VPAS brings forward dialogue about romanticized stalking
Essence Boyd—Copy Editor
Stranger Things. Pretty in Pink. The Notebook. What do all these classics have in common? They all portray stalking as a harmless and intense expression of love. According to Violence Prevention Victim Advocacy and Support, it is anything but.
On March 27, VPAS hosted a screening of “Stalking in Love,” which was followed by a round table discussion. Students were given the opportunity to ask any questions or concerns they had regarding the topic.
According to the SCSU student handbook, stalking is defined as repeatedly contacting another person when the contacting person knows or should know that the contact is unwanted by the other person.
Sexual Assault and Violence Prevention Specialist Melissa Kissi lead the discussion with hopes of making students more confident in identifying signs of stalking.
“We hope that students walk away with an ability to recognize signs of stalking and to be able to identify it in movies or TV shows and other pop culture. Aside from identifying, also learning how to speak up against it, as well as the resources available to them,” said Kissi.
In attendance was sophomore physiology major and stalking survivor Julian Serrano, who said being aware of what stalking looks like is the first step to changing the way it is portrayed today.
“Stalking is used as a weapon.” he said. “When you use stalking to figure out what the admirer likes, use it against them to make them like you in a manipulative way, or even to ask them out for commitment and force it upon them,” said Serrano.

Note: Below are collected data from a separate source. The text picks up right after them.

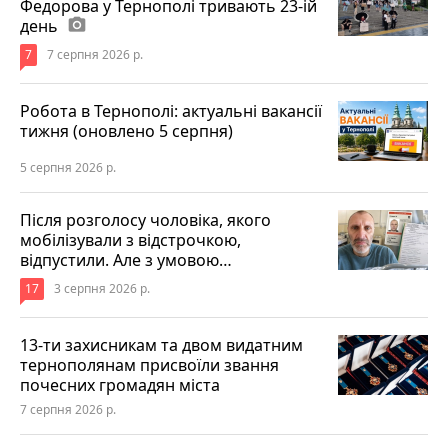
Федорова у Тернополі тривають 23-ій
день
photo_camera
7
7 серпня 2026 р.
Робота в Тернополі: актуальні вакансії
тижня (оновлено 5 серпня)
5 серпня 2026 р.
Після розголосу чоловіка, якого
мобілізували з відстрочкою,
відпустили. Але з умовою…
17
3 серпня 2026 р.
13-ти захисникам та двом видатним
тернополянам присвоїли звання
почесних громадян міста
7 серпня 2026 р.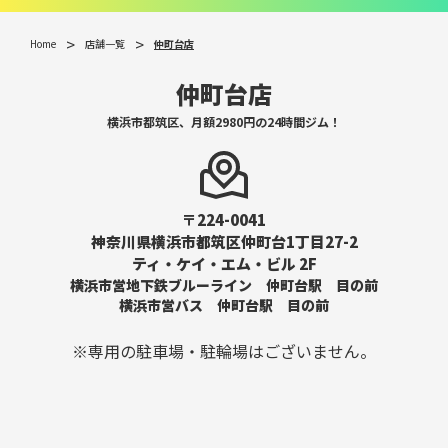
Home
店舗一覧
仲町台店
仲町台店
横浜市都筑区、月額2980円の24時間ジム！
〒224-0041
神奈川県横浜市都筑区仲町台1丁目27-2
ティ・ケイ・エム・ビル 2F
横浜市営地下鉄ブルーライン 仲町台駅 目の前
横浜市営バス 仲町台駅 目の前
※専用の駐車場・駐輪場はございません。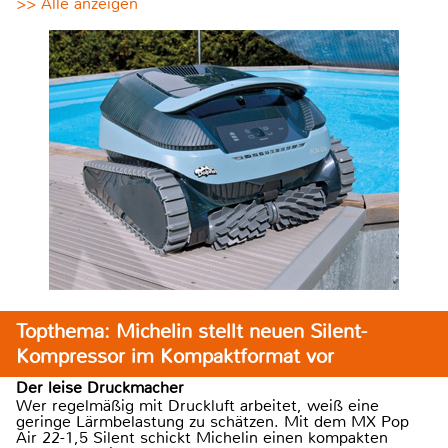
>> Alle anzeigen
Topthema: Michelin stellt neuen Silent-
Kompressor im Kompaktformat vor
Der leise Druckmacher
Wer regelmäßig mit Druckluft arbeitet, weiß eine
geringe Lärmbelastung zu schätzen. Mit dem MX Pop
Air 22-1,5 Silent schickt Michelin einen kompakten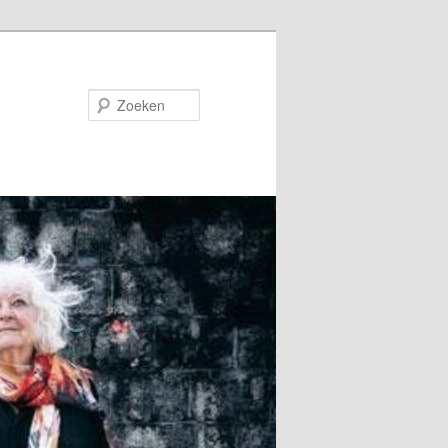
Zoeken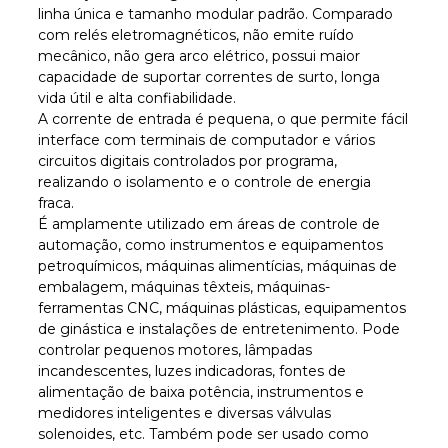
linha única e tamanho modular padrão. Comparado
com relés eletromagnéticos, não emite ruído
mecânico, não gera arco elétrico, possui maior
capacidade de suportar correntes de surto, longa
vida útil e alta confiabilidade.
A corrente de entrada é pequena, o que permite fácil
interface com terminais de computador e vários
circuitos digitais controlados por programa,
realizando o isolamento e o controle de energia
fraca.
É amplamente utilizado em áreas de controle de
automação, como instrumentos e equipamentos
petroquímicos, máquinas alimentícias, máquinas de
embalagem, máquinas têxteis, máquinas-
ferramentas CNC, máquinas plásticas, equipamentos
de ginástica e instalações de entretenimento. Pode
controlar pequenos motores, lâmpadas
incandescentes, luzes indicadoras, fontes de
alimentação de baixa potência, instrumentos e
medidores inteligentes e diversas válvulas
solenoides, etc. Também pode ser usado como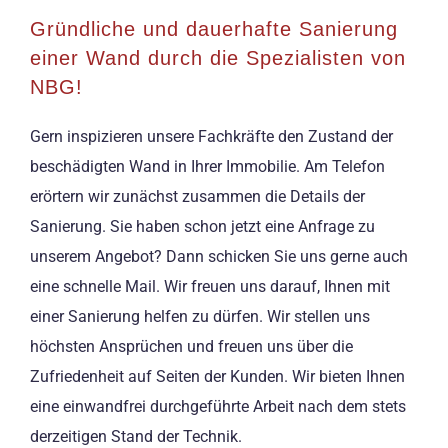
Gründliche und dauerhafte Sanierung
einer Wand durch die Spezialisten von
NBG!
Gern inspizieren unsere Fachkräfte den Zustand der
beschädigten Wand in Ihrer Immobilie. Am Telefon
erörtern wir zunächst zusammen die Details der
Sanierung. Sie haben schon jetzt eine Anfrage zu
unserem Angebot? Dann schicken Sie uns gerne auch
eine schnelle Mail. Wir freuen uns darauf, Ihnen mit
einer Sanierung helfen zu dürfen. Wir stellen uns
höchsten Ansprüchen und freuen uns über die
Zufriedenheit auf Seiten der Kunden. Wir bieten Ihnen
eine einwandfrei durchgeführte Arbeit nach dem stets
derzeitigen Stand der Technik.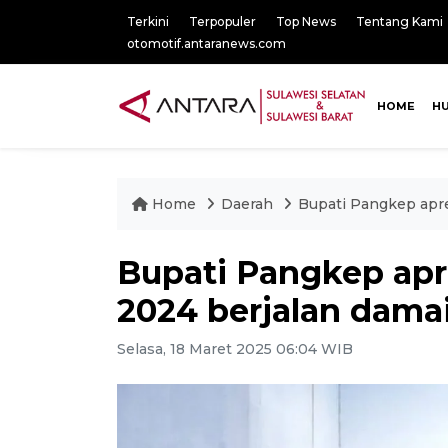
Terkini
Terpopuler
Top News
Tentang Kami
otomotif.antaranews.com
HOME
H
Home
Daerah
Bupati Pangkep apre
Bupati Pangkep apre
2024 berjalan dama
Selasa, 18 Maret 2025 06:04 WIB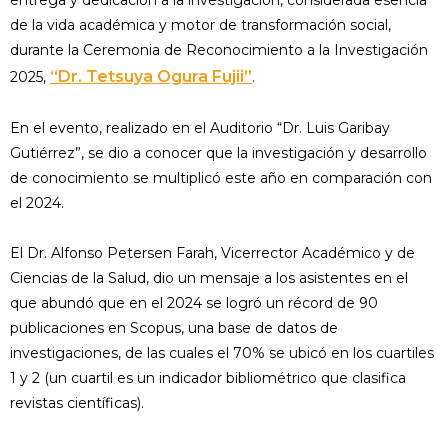
de la vida académica y motor de transformación social,
durante la Ceremonia de Reconocimiento a la Investigación
“Dr. Tetsuya Ogura Fujii”
2025,
.
En el evento, realizado en el Auditorio “Dr. Luis Garibay
Gutiérrez”, se dio a conocer que la investigación y desarrollo
de conocimiento se multiplicó este año en comparación con
el 2024.
El Dr. Alfonso Petersen Farah, Vicerrector Académico y de
Ciencias de la Salud, dio un mensaje a los asistentes en el
que abundó que en el 2024 se logró un récord de 90
publicaciones en Scopus, una base de datos de
investigaciones, de las cuales el 70% se ubicó en los cuartiles
1 y 2 (un cuartil es un indicador bibliométrico que clasifica
revistas científicas).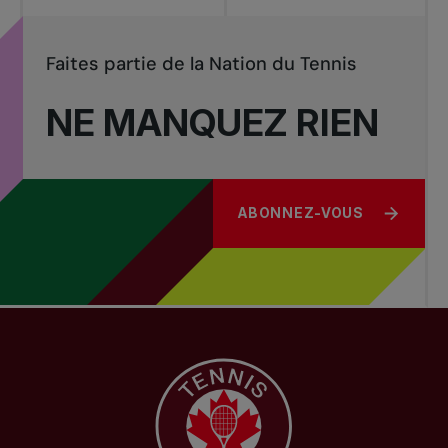
Faites partie de la Nation du Tennis
NE MANQUEZ RIEN
ABONNEZ-VOUS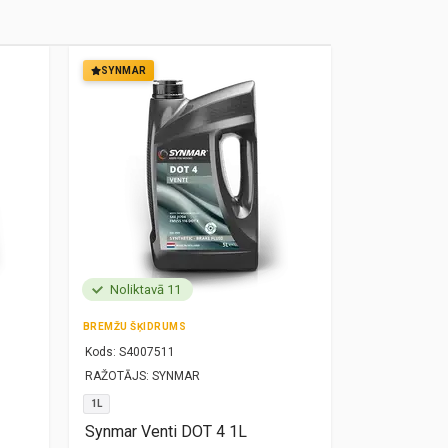
SYNMAR
SYNMAR
Noliktavā 11
Noliktavā
BREMŽU ŠĶIDRUMS
MOTOREĻĻA
Kods:
S4007511
Kods:
S10000
RAŽOTĀJS:
SYNMAR
RAŽOTĀJS:
SY
1L
5W30
1L
Synmar Venti DOT 4 1L
Synmar Re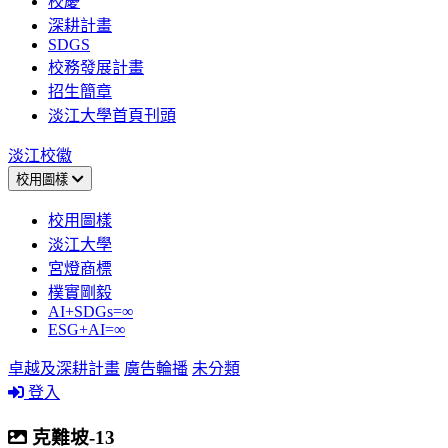
校慶
深耕計畫
SDGS
校務發展計畫
招生簡章
淡江大學首頁刊頭
淡江校徽
校用圖樣
校用圖樣
淡江大學
宮燈商標
樸實剛毅
AI+SDGs=∞
ESG+AI=∞
卓越及深耕計畫
廣告輪播
未分類
登入
克難坡-13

In the entertainment industry, stalking is portrayed as a lot of things it is not. “Stalking in Love” opened the discussion at the event for the double standards in people’s beliefs about stalking.

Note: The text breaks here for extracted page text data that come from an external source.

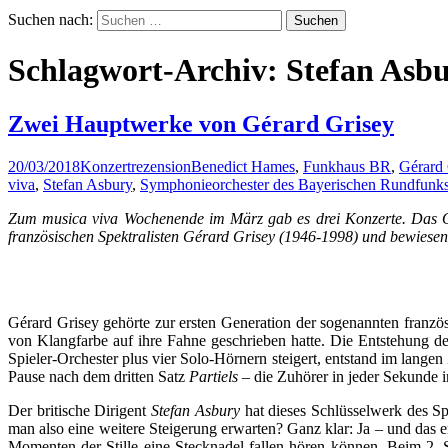
Suchen nach:
Schlagwort-Archiv: Stefan Asb
Zwei Hauptwerke von Gérard Grisey
20/03/2018
Konzertrezension
Benedict Hames
,
Funkhaus BR
,
Gérard 
viva
,
Stefan Asbury
,
Symphonieorchester des Bayerischen Rundfunk
Zum musica viva Wochenende im März gab es drei Konzerte. Das Or
französischen Spektralisten Gérard Grisey (1946-1998) und bewiesen,
Gérard Grisey gehörte zur ersten Generation der sogenannten franzö
von Klangfarbe auf ihre Fahne geschrieben hatte. Die Entstehung d
Spieler-Orchester plus vier Solo-Hörnern steigert, entstand im lang
Pause nach dem dritten Satz
Partiels
– die Zuhörer in jeder Sekunde 
Der britische Dirigent
Stefan Asbury
hat dieses Schlüsselwerk des Sp
man also eine weitere Steigerung erwarten? Ganz klar: Ja – und das e
Momenten der Stille eine Stecknadel fallen hören können. Beim 2. 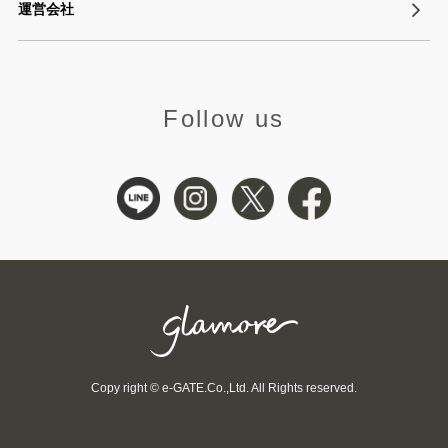
運営会社
Follow us
Copy right © e-GATE.Co.,Ltd. All Rights reserved.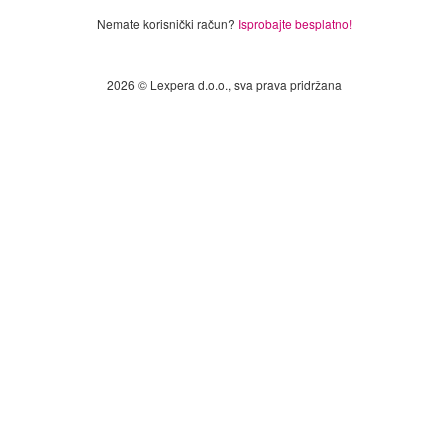
Nemate korisnički račun?
Isprobajte besplatno!
2026 © Lexpera d.o.o., sva prava pridržana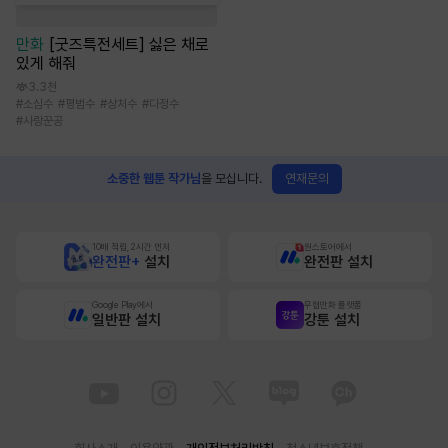
만화
[굿즈특전세트] 싫은 채로
있게 해줘
3.3천
#
소심수
#
평범수
#
상처수
#
다정수
#
사랑꾼공
연재문의
소중한 웹툰 작가님
을 모십니다.
10배 적립, 2시간 먼저
원스토어에서
완전판+
설치
완전판 설치
Google Play에서
무협만화 플랫폼
일반판 설치
강툰 설치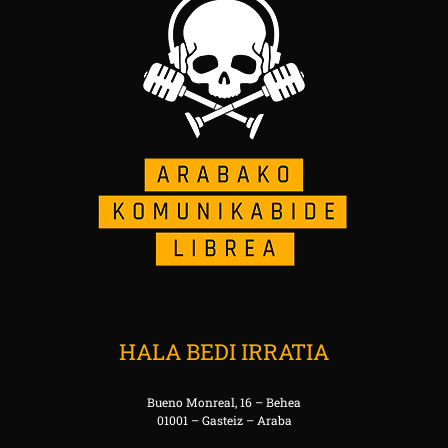
HALA BEDI IRRATIA
Bueno Monreal, 16 – Behea
01001 – Gasteiz – Araba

“When it does come to women, stalking is portrayed as the women is crazy or she needs help. But when it comes to men, it is look at as, “Oh he’s so sweet, he’s just being romantic,’ and that it’s okay,” said freshman and VPAS member Taipha Antoine.

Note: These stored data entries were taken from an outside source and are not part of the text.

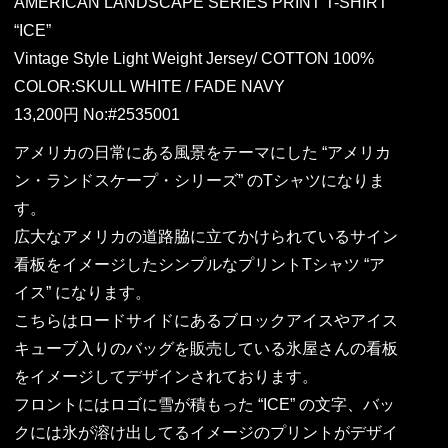
AMERICAN LANDSCAPE SERIES PRINT T-SHIRT
“ICE”
Vintage Style Light Weight Jersey/ COTTON 100%
COLOR:SKULL WHITE / FADE NAVY
13,200円 No:#2535001
アメリカの日常にある風景をテーマにした “アメリカ
ン・ランドスケープ・シリーズ” のTシャツになりま
す。
広大なアメリカの道路脇に立てかけられているサイン
看板をイメージしたシンプルなプリントTシャツ “ア
イス” になります。
こちらはロードサイドにあるブロックアイスやアイス
キューブ入りのバッグを販売している氷屋さんの看板
をイメージしてデザインされております。
フロントにはロゴに雪が積もった “ICE” の文字、バッ
クには氷が溶け出してるイメージのプリントがデザイ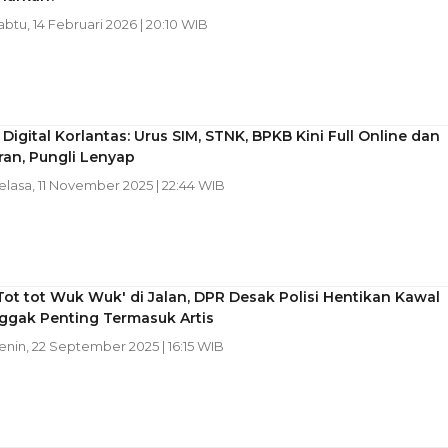
abtu, 14 Februari 2026 | 20:10 WIB
 Digital Korlantas: Urus SIM, STNK, BPKB Kini Full Online dan
an, Pungli Lenyap
Selasa, 11 November 2025 | 22:44 WIB
ot tot Wuk Wuk' di Jalan, DPR Desak Polisi Hentikan Kawal
ggak Penting Termasuk Artis
Senin, 22 September 2025 | 16:15 WIB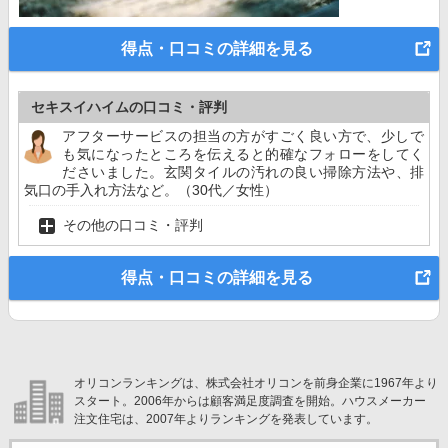
得点・口コミの詳細を見る
セキスイハイムの口コミ・評判
アフターサービスの担当の方がすごく良い方で、少しで
も気になったところを伝えると的確なフォローをしてく
ださいました。玄関タイルの汚れの良い掃除方法や、排
気口の手入れ方法など。（30代／女性）
その他の口コミ・評判
得点・口コミの詳細を見る
オリコンランキングは、株式会社オリコンを前身企業に1967年より
スタート。2006年からは顧客満足度調査を開始。ハウスメーカー
注文住宅は、2007年よりランキングを発表しています。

The media has contributed to desensitizing the public to stalking, but has it also changed the way people envision relationships.
“People miss the point sometimes, when it comes to media, of what is really important in terms of stalking behaviors and romantic relationships and what is the real problem versus reality” said senior and film, television, and video production major Damaris Garcia.
“Watching romanticized media depictions of stalking leads women and men to more likely believe stalking myths, like the person is just playing hard to get. This shows that media is powerful and depicting stalking behaviors as normal or romantic can be dangerous,” said Kissi.
According to Antoine, the rapid progression of technology makes it easier for people to carry on with stalker-like behavior.
“The type of stalking that people think nowadays is taking pictures of people and videos of them without their consent or following them without letting them know you’re there and popping up wherever they go,” said Antoine. “But it is also liking all of someone’s pictures on social media or being one of the first people to constantly view someone’s stories.”
Among other services, VPAS also provides support and counseling services to those who may have been affected by stalking.
“It is important for students to know that stalking is not okay,” said Kissi. “Feeling afraid or uncomfortable because someone keeps contacting when that contact is not wanted should not be happening, and that they are not alone and VPAS is here to help, and that you can make a difference by speaking out against toxic representations of relationships that normalize stalking behaviors.”